Well, my suggestion:

  1. **
  2. */
  3. \n

Because JavaScript require \n as end of comment line that started by //. And ([^\n]*?) to catch the parameters instead of ([^\n*]*). If a found * is ** or */, it is end of the directive. Otherwise, it is a part of parameters. If the parameter includes *, it must have a number, VAR or a quote at right side than that *. i.e. the end of the parameter is not *.

Accept * as parameters and add ?, and require \n as the end of the directive:

var re = new RegExp("[ \t]*(?://|/\\*)[ \t]*@(ifndef|ifdef|if)[ \t]+([^\n]*?)[ \t]*(?:\\*(?:\\*|/)(?:[ \t]*\n+)?|(?:\n+|$))"),
  testNo = 0;

function test(line) {
  var matches;
  console.log('\n======== TEST ' + (++testNo) + ' ========\n' + line);
  if ((matches = re.exec(line))) {
    console.log('<MATCHED>' +
      '\nAll:         ' + matches[0] +
      '\nDirective:   ' + matches[1] +
      '\nParam:       ' + matches[2]);
  } else {
    console.log('<NOT MATCHED>');
  }
}

test('// @if DEBUG */\n');
test('// @if DEBUG **\n');
test('// @if DEBUG\n');
test('// @if SIZE * 1024 > MEM */\n');
test('// @if SIZE * 1024 > MEM **\n');
test('// @if SIZE * 1024 > MEM\n');
test('// @if ARG === "*" */\n');
test('// @if ARG === "*" **\n');
test('// @if ARG === "*"\n');

Result:

======== TEST 1 ========
// @if DEBUG */

<MATCHED>
All:         // @if DEBUG */

Directive:   if
Param:       DEBUG

======== TEST 2 ========
// @if DEBUG **

<MATCHED>
All:         // @if DEBUG **

Directive:   if
Param:       DEBUG

======== TEST 3 ========
// @if DEBUG

<MATCHED>
All:         // @if DEBUG

Directive:   if
Param:       DEBUG

======== TEST 4 ========
// @if SIZE * 1024 > MEM */

<MATCHED>
All:         // @if SIZE * 1024 > MEM */

Directive:   if
Param:       SIZE * 1024 > MEM

======== TEST 5 ========
// @if SIZE * 1024 > MEM **

<MATCHED>
All:         // @if SIZE * 1024 > MEM **

Directive:   if
Param:       SIZE * 1024 > MEM

======== TEST 6 ========
// @if SIZE * 1024 > MEM

<MATCHED>
All:         // @if SIZE * 1024 > MEM

Directive:   if
Param:       SIZE * 1024 > MEM

======== TEST 7 ========
// @if ARG === "*" */

<MATCHED>
All:         // @if ARG === "*" */

Directive:   if
Param:       ARG === "*"

======== TEST 8 ========
// @if ARG === "*" **

<MATCHED>
All:         // @if ARG === "*" **

Directive:   if
Param:       ARG === "*"

======== TEST 9 ========
// @if ARG === "*"

<MATCHED>
All:         // @if ARG === "*"

Directive:   if
Param:       ARG === "*"
anseki commented 9 years ago

Because this problem is important for a project that I'm participating, we fixed this bug, then we are using patched module now. The problem was solved, and for now, it seems that it works good. I send that patch. I think it helps others.

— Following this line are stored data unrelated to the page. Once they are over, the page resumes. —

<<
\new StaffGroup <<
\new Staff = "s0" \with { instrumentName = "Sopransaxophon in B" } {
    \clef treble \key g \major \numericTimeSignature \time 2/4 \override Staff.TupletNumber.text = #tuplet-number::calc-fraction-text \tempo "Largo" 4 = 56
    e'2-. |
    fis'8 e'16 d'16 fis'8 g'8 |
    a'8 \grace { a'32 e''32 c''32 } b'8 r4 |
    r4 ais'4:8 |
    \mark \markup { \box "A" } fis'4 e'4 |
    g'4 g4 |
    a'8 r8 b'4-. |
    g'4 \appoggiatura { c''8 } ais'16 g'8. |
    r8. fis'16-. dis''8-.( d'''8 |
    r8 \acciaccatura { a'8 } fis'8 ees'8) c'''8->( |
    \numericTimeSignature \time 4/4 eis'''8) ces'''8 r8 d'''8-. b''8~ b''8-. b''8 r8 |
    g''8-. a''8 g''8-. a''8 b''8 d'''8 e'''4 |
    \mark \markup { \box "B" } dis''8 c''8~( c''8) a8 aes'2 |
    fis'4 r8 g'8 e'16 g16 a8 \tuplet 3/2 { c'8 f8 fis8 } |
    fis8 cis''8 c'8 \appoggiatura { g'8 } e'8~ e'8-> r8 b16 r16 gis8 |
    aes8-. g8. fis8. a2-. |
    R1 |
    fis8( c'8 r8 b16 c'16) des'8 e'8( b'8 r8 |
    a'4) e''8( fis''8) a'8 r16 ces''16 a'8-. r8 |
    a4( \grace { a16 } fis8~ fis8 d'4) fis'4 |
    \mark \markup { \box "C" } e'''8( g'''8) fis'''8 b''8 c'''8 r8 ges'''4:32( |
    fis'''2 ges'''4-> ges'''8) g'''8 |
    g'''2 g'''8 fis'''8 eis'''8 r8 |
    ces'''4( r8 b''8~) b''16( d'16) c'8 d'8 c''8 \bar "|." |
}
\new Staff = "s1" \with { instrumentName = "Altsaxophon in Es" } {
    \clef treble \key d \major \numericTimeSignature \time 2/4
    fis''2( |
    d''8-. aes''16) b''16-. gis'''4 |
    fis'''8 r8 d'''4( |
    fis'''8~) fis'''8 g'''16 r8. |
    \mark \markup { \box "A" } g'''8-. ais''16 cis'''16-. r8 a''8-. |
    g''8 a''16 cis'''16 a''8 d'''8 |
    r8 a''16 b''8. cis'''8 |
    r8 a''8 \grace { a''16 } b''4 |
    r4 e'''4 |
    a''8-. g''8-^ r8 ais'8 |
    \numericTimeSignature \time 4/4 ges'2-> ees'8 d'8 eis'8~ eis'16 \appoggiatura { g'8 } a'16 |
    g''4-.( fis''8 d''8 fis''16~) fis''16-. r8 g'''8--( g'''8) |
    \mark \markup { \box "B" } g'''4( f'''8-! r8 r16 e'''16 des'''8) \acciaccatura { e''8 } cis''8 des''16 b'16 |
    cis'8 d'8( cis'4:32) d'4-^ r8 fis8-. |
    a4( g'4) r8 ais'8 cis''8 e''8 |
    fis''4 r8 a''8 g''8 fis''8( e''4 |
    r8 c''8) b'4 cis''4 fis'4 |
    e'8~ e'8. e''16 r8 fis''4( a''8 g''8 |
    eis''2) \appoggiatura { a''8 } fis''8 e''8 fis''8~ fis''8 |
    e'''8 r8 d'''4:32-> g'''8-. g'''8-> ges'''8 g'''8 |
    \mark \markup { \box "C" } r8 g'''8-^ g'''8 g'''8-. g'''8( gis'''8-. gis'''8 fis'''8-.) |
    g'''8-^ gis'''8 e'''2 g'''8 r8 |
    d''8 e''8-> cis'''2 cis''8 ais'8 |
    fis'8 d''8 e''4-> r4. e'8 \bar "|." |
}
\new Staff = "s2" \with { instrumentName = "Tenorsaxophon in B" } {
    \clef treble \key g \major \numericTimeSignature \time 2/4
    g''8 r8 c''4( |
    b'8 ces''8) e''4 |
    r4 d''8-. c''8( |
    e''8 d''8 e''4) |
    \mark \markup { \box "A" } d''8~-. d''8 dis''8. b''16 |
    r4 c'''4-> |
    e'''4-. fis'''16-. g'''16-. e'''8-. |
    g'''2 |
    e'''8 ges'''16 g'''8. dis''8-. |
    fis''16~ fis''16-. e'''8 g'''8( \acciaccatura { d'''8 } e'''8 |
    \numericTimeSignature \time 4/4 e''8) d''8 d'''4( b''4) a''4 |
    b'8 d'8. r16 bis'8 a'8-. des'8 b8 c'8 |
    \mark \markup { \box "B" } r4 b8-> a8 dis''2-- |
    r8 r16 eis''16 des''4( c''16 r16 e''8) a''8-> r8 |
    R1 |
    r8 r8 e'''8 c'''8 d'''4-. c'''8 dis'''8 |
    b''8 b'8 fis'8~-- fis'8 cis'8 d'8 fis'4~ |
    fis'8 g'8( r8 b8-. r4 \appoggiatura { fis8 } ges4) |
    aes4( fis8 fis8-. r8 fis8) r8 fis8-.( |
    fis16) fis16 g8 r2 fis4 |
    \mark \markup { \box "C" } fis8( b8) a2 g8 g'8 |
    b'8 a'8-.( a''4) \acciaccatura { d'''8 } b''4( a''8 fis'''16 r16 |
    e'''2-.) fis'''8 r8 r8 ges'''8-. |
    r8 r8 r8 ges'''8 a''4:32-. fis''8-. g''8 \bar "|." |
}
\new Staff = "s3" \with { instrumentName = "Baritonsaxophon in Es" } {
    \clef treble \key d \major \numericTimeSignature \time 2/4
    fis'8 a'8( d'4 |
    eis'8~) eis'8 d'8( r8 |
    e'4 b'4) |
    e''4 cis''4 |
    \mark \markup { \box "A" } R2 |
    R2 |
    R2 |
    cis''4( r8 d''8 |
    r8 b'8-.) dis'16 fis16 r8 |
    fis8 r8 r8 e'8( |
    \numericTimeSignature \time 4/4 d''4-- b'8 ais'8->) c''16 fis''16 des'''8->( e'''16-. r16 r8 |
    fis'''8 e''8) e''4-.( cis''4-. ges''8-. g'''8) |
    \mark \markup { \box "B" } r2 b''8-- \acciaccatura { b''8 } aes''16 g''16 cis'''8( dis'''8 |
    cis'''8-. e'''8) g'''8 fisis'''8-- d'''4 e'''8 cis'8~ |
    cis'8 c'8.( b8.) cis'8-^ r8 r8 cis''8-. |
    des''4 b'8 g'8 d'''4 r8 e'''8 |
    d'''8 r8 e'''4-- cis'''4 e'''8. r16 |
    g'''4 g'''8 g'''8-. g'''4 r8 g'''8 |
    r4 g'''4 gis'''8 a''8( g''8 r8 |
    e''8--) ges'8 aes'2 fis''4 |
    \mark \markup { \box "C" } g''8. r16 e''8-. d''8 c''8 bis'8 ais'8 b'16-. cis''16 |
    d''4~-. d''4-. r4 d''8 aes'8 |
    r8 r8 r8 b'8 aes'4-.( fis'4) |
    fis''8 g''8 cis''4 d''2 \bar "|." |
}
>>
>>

BendingBender commented 9 years ago

@anseki, I understand that you need these fixes. And I'm very grateful for your patches. The problem is that I won't introduce any new functionality without tests. The last week I didn't have time to integrate your changes and write tests. So if you want me to integrate things faster, then you'll have to write tests or work with a fork of the project until I've integrated the changes upstream.

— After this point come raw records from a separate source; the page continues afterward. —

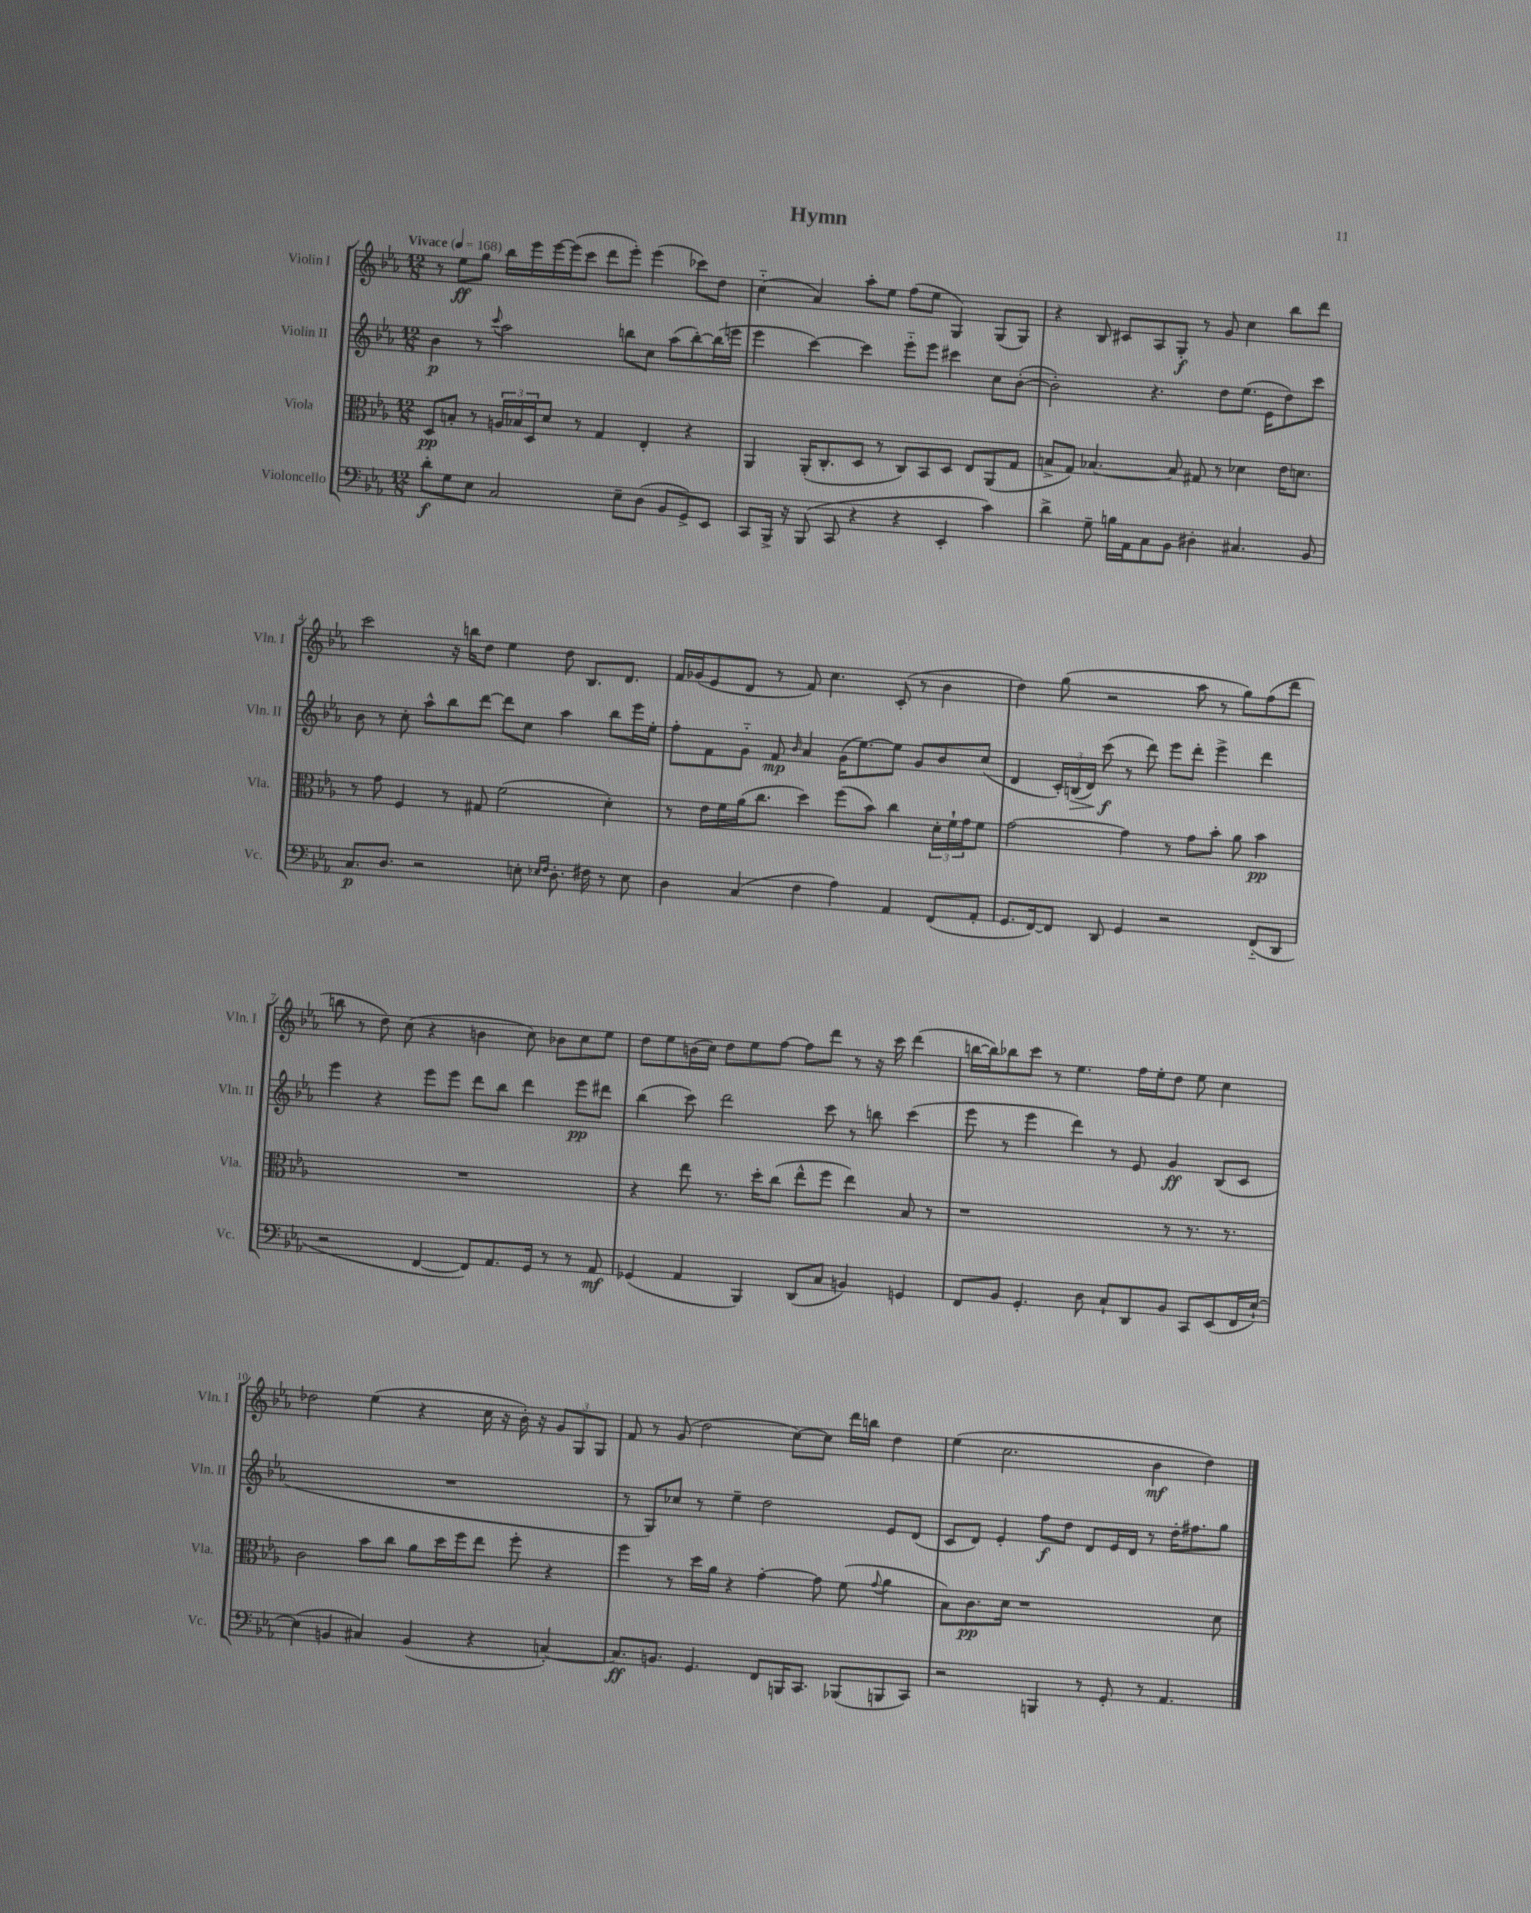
\header { title = "Hymn" }
<<
\new StaffGroup <<
\new Staff = "s0" \with { instrumentName = "Violin I" shortInstrumentName = "Vln. I" } {
    \clef treble \key ees \major \numericTimeSignature \time 12/8 \tempo "Vivace" 4 = 168
    r8 ees''8\ff g''8 bes''16 ees'''16 ees'''16~ ees'''16( c'''8 d'''8 ees'''8-.) ees'''4( ces'''8) d''8 |
    c''4-_( aes'4) aes''8-. ees''8 f''8( ees''8 g4) g8( g8) |
    r4 bes8 cis'8 aes8 g8-.\f r8 g'8 c''4 bes''8 d'''8 |
    c'''2 r16 b''16 d''8 ees''4 d''8 bes8. d'8. |
    f'16 ges'16( ees'8 d'8 r8 f'8) c''4. c'8-.( r8 bes'4 |
    d''4) g''8( r2 aes''8 r8 g''8) f''8( d'''8 |
    b''8 r8 d''8) c''8( r4 b'4 c''8) bes'8 c''8 ees''8 |
    d''8 ees''8 b'16( c''16) d''8 ees''8 f''8~ f''8 d'''8 r8 r16 c'''16 d'''4( |
    b''16~ b''16) bes''8 c'''8 r8 ees''4. f''16 ees''16-. d''8 ees''8 c''4 |
    des''2 ees''4( r4 c''16 r16 bes'16-.) r16 \tuplet 3/2 { g'8 g8 g8 } |
    f'8 r8 g'8( d''2 c''8~) c''8 d'''16 b''16 d''4 |
    ees''4( c''2. bes'4\mf d''4) \bar "|." |
}
\new Staff = "s1" \with { instrumentName = "Violin II" shortInstrumentName = "Vln. II" } {
    \clef treble \key ees \major \numericTimeSignature \time 12/8
    bes'4\p r8 \appoggiatura { c'''8 } aes''2 b''8 c''8 aes''8( b''8~-.) b''16( e'''16 |
    ees'''4 c'''4~) c'''4 ees'''8-_ ees'''8 cis'''4 c''8 bes'8~-.( |
    bes'2-.) r4. d''8 ees''8.( ees'16 d''8) c'''8 |
    bes'8 r8 c''8-. aes''8-^ bes''8 d'''8~ d'''8 c''8 aes''4 bes''8 ees'''16 ees''16-. |
    f''8-. f'8 g'8-_ f'8\mp \grace { bes'16 } aes'4 g'16( ees''8.~) ees''8 g'8 bes'8 c''8( |
    d'4 \tuplet 3/2 { c'16-.) b16\>( d'16) } c'''8\f\!( r8 d'''8) ees'''8 d'''8-. ees'''4-> d'''4 |
    ees'''4 r4 ees'''8 ees'''8 d'''8 bes''8 d'''4 ees'''8\pp dis'''8 |
    bes''4( c'''8) d'''2 c'''8 r8 b''8 c'''4( |
    ees'''8 r8 ees'''4 d'''4) r8 ees'8 g'4\ff bes8( c'8 |
    R1. |
    r8 g8) ces''8 r8 ees''4-- d''2 ees'8 d'8( |
    c'8 d'8) ees'4-. f''8\f d''8 d'8 ees'16 d'16 r8 d''16-. fis''8. g''8 \bar "|." |
}
\new Staff = "s2" \with { instrumentName = "Viola" shortInstrumentName = "Vla." } {
    \clef alto \key ees \major \numericTimeSignature \time 12/8
    d8\pp b8-. r8 \tuplet 3/2 { a16 bes16 d16 } d'8 r8 g4 ees4-. r4 |
    aes,4 aes,16-.( c8.-. d8 r8 c8) bes,8 d8 ees8 aes,8( g8 |
    b8-> g8) bes4.~ bes8 gis8 r8 des'4 ees'16 d'8. |
    r8 g'8 f4 r8 gis8 f'2( d'4-.) |
    r8 ees'16 f'16 aes'16( c''8. d''4) f''8( bes'8) c''4 \tuplet 3/2 { d'16-. f'16-! g'16 } f'8 |
    g'2~ g'4 r8 g'8 bes'8-. aes'8 bes'4\pp |
    R1. |
    r4 ees''8 r8. d''16-. c''8( ees''8-^ f''8 ees''4) bes8 r8 |
    r1 r8 r8. r8. |
    c'2 bes'8 c''8 aes'8 d''16 f''16 ees''8 f''8-. r4 |
    f''4 r8 d''16 aes'16 r4 g'4~-. g'8 f'8( \appoggiatura { g'8 } aes'4 |
    bes8) c'8.\pp d'16 r1 d'8 \bar "|." |
}
\new Staff = "s3" \with { instrumentName = "Violoncello" shortInstrumentName = "Vc." } {
    \clef bass \key ees \major \numericTimeSignature \time 12/8
    d'8-.\f g8 ees8 c2 ees8-- d8( bes,8 g,8->) ees,8 |
    c,8 bes,,16-> r16 bes,,8( c,8 r4 r4 ees,4-. c'4) |
    d'4-> g8-- b16 aes,16 c8 bes,8 dis4-. cis4. bes,8 |
    c8.\p d8. r2 e8-. \grace { ees16 f16 } d8.-. fis16 r8 ees8 |
    d4 c4( f4 aes4) aes,4 f,8( aes,8-. |
    g,8. f,16~) f,8 d,8 g,4 r2 f,8-_( d,8 |
    r2 f,4~ f,8) aes,8. g,16 r8 r8 aes,8\mf |
    ges,4( aes,4 bes,,4) d,8( c8 b,4) g,4 |
    f,8 bes,8 g,4.-. d8 c8-! d,8 bes,8 c,8 ees,8( f,16 ees16~-!) |
    ees4( b,4 cis4) b,4( r4 c4~-.) |
    c8.\ff b,8. g,4. f,8 b,,16 c,8. bes,,8( b,,8 c,8) |
    r2 b,,4 r8 g,8-. r8 aes,4. \bar "|." |
}
>>
>>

anseki commented 9 years ago

Yes, I understand you. And thank you for your thoughtfulness. Actually, I wrote test codes (partway), but I still can't understand complete about the code policy (e.g. handling multiple \n, etc.). Therefore I wait for your check, test and decision.